Homeowner’s Energy Workbook Part 3

P1000610But let’s go back to your house.  One of the most fundamental questions is where is it?  It’s pretty obvious is that a house in Alaska is going to perform differently than a house in Florida.  It’s probably going to be built differently.  It’s probably going to be conditioned differently.  It’s probably going to be lived in differently.  There has to be some metric that will help to define the environment surrounding the house.  We can’t just say a house in Alaska is subjected to “colder” weather than a house in Florida.  How much colder?  Ooh, a lot colder.  What does that mean?  Well we do have weather bureaus that track all sorts of weather conditions, and certainly temperature is one of them.  We could say that we want to keep our house at at least 65 degrees Fahrenheit so we keep track of how far and how often it falls below that.  In Hawaii, it doesn’t often fall below that, even in winter.  In Alaska it falls a lot below that and quite often!

Wait a second.  We know that high temperature goes to low temperature.  We know that if we take our hot supper outside when it’s 20 degrees out there, our supper is going to get really cold really fast!  So if the temperature in the house is 65 degrees and the temperature outside is 65 degrees, there’s not going to be any temperature change so we’re not going to need to add any heat to keep it warm.  As the temperature outside drops, the difference between the inside and the outside of the house gets larger and larger, the house loses more and more heat and needs more and more heat to keep it comfortable.

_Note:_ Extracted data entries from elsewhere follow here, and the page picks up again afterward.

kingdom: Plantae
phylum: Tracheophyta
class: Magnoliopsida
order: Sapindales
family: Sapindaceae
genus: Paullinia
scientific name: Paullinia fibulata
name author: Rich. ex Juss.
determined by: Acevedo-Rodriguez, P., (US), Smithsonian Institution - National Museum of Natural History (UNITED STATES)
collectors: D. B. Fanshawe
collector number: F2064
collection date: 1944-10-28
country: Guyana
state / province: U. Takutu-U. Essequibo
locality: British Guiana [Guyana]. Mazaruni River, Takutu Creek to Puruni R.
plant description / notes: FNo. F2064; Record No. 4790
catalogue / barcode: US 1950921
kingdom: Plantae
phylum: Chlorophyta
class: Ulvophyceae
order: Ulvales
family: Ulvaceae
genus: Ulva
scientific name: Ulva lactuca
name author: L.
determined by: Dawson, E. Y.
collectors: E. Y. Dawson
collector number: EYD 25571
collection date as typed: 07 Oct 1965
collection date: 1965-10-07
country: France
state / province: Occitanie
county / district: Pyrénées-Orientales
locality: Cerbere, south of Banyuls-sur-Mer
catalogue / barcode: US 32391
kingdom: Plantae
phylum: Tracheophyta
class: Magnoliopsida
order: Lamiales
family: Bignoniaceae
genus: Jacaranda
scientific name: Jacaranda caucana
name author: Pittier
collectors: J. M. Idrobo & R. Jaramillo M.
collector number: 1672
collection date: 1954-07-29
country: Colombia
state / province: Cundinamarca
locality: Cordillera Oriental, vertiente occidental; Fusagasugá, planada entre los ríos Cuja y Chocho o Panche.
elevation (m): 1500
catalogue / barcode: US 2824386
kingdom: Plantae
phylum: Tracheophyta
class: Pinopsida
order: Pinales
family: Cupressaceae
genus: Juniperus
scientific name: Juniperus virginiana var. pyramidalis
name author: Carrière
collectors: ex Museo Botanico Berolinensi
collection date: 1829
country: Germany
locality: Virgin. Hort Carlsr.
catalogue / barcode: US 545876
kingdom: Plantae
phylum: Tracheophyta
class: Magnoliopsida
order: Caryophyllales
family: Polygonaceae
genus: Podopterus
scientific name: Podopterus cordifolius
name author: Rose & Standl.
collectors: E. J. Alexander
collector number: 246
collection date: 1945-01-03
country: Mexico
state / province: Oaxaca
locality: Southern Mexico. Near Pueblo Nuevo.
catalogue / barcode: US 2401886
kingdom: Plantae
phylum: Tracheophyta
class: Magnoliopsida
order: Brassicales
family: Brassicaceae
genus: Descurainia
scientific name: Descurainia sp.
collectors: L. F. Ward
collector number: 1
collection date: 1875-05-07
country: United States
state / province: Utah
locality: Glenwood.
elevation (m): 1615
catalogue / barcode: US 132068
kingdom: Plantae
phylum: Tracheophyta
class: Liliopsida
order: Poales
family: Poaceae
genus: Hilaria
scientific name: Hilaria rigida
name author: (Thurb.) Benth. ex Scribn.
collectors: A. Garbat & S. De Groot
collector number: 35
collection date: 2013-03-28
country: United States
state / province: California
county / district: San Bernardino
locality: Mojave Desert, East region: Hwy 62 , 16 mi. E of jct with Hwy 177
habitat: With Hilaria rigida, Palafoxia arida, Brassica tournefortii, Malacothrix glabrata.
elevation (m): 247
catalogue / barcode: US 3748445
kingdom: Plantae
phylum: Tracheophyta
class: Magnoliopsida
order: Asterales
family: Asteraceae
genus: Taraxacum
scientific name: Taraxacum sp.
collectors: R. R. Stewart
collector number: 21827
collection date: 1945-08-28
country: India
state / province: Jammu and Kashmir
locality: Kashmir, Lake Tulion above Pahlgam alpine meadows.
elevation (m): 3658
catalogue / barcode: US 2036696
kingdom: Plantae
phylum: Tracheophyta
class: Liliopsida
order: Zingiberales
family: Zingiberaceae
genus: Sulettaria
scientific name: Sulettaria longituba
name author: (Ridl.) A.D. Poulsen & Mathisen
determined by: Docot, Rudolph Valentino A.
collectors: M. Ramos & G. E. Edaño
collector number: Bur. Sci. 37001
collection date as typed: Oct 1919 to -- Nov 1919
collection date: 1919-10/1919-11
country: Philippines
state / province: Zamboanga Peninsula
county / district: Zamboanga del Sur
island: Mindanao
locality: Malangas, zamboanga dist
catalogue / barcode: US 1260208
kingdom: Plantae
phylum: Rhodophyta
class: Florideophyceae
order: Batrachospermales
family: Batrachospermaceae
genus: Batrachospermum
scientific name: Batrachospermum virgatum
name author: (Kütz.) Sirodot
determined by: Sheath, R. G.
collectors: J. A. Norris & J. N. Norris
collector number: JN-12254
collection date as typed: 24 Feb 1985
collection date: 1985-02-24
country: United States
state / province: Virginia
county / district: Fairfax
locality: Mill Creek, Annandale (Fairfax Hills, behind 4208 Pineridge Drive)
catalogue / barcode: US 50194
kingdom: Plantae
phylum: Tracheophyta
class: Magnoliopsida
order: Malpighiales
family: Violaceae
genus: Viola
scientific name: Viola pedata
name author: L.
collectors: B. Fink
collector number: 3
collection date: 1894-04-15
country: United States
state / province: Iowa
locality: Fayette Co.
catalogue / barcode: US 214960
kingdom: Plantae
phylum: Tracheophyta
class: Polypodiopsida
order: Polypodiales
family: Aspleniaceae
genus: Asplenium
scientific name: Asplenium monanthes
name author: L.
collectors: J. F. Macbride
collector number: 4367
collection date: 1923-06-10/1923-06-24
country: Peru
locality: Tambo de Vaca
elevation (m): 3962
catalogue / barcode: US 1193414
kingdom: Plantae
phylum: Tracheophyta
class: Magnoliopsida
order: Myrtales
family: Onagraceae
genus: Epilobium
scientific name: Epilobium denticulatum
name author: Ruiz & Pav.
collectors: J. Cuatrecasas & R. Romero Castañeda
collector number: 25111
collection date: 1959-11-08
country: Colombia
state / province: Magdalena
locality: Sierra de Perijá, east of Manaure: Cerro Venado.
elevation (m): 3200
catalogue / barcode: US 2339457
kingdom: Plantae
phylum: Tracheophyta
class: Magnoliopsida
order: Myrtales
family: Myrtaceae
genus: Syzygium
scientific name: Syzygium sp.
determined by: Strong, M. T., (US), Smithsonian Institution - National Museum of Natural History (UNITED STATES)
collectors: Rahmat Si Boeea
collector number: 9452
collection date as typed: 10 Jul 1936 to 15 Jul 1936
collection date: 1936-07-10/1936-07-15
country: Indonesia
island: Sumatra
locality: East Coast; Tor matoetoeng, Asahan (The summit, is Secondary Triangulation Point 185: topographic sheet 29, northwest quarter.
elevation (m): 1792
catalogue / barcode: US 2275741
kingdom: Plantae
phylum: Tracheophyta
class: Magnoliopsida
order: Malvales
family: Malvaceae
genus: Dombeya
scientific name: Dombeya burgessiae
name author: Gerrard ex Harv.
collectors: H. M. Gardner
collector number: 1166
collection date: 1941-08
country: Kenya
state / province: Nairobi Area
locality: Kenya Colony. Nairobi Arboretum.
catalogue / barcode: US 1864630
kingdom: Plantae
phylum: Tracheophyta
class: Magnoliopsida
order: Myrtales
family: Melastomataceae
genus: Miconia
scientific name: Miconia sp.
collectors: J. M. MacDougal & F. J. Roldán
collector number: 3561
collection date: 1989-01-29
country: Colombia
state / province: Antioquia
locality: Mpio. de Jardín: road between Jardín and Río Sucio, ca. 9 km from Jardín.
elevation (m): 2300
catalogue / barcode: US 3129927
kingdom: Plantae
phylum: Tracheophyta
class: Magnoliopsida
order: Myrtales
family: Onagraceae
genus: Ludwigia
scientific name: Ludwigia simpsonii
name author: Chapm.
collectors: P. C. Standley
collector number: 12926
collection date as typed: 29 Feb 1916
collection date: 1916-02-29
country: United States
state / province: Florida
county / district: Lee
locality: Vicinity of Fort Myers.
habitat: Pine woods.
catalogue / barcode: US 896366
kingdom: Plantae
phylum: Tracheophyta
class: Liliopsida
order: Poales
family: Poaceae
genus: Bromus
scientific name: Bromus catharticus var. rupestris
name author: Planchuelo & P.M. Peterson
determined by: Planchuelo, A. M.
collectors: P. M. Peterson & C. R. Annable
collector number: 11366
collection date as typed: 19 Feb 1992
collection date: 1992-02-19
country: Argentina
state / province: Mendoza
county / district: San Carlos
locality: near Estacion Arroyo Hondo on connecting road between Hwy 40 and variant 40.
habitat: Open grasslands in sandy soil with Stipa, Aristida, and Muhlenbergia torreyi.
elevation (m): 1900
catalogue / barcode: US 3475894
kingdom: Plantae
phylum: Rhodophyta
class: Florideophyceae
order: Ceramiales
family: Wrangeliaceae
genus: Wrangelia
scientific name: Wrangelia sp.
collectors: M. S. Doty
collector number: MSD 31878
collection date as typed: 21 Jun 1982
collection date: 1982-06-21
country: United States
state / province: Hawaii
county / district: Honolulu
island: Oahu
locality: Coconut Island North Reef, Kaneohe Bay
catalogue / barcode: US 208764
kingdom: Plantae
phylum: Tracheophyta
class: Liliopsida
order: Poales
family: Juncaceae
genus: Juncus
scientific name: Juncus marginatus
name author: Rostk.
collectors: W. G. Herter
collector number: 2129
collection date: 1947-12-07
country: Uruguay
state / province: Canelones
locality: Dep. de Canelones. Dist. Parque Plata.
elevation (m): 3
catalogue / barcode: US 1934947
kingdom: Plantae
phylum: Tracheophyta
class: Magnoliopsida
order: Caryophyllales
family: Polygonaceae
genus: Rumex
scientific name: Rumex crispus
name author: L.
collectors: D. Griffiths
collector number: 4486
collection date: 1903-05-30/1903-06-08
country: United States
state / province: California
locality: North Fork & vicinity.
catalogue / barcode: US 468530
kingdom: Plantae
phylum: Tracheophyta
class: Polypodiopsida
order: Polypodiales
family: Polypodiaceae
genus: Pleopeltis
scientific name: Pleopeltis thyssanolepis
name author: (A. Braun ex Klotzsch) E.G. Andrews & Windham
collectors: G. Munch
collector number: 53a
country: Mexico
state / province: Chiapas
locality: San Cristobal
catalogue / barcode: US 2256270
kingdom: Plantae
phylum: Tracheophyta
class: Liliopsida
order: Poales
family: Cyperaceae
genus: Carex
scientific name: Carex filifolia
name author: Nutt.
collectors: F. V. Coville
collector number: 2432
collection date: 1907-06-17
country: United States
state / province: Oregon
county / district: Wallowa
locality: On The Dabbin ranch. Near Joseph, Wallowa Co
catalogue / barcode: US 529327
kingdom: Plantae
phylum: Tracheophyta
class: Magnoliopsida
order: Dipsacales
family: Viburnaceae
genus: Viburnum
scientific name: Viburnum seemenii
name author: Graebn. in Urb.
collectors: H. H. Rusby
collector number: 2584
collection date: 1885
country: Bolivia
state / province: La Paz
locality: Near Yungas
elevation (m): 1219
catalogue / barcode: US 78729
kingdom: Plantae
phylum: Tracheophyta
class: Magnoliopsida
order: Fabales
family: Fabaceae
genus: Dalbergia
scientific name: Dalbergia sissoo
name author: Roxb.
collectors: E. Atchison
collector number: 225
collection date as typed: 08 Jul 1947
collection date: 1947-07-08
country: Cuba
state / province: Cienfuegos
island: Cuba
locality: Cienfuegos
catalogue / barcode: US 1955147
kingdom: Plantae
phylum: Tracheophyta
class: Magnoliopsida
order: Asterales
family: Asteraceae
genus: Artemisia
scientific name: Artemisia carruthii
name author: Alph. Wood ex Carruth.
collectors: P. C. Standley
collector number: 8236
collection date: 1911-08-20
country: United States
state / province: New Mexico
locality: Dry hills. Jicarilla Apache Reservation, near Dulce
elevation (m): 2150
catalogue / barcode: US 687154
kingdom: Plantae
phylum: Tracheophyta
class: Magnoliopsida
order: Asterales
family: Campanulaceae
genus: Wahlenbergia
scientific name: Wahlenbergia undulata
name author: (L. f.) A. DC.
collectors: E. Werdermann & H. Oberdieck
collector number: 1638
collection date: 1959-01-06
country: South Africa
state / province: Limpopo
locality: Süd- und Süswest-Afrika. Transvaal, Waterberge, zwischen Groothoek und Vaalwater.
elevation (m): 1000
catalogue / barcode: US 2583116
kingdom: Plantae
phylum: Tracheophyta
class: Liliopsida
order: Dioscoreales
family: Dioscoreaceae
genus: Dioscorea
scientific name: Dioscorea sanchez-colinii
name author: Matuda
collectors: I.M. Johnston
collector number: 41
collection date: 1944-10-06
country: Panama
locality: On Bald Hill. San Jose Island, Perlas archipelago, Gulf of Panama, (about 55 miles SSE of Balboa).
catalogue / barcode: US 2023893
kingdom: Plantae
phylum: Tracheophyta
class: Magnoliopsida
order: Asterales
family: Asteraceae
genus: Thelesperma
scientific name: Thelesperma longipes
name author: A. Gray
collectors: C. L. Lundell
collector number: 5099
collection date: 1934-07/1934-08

The weather bureau keeps track of the average temperature for each day and we can compare that to 65 degrees.  We can add up those differences and come up with what is called Heating Degree Days.  The more annual heating degree days, the colder the environment that our homes are subjected to.  In 2011 Anchorage, Alaska had 8432 degree days.  Key West, Florida had 6!  So obviously, a house in Alaska is going to require more from a heating system than a house in Florida.  We can do something similar for cooling.

Take a minute a go to the Weather Data Depot and plug in your zip code and find out the heating and cooling degree days. I would suggest that you set your balance point to 65 degrees.  A few degrees of heat are added by waste heat from appliances like your refrigerator and light bulbs, as well as the heat from people and pets.  65 is a good base point for the heating system to turn on.  (There are other degree day resources like DegreeDays.net that will also supply similar information.)

The numbers that you find in books are generally 30 year averages.  Those numbers are great for determining long term heating and cooling conditions.  The web site can give you recent heating and cooling degree days that you can compare to your own heating and electric bills to see how accurate your calculations are.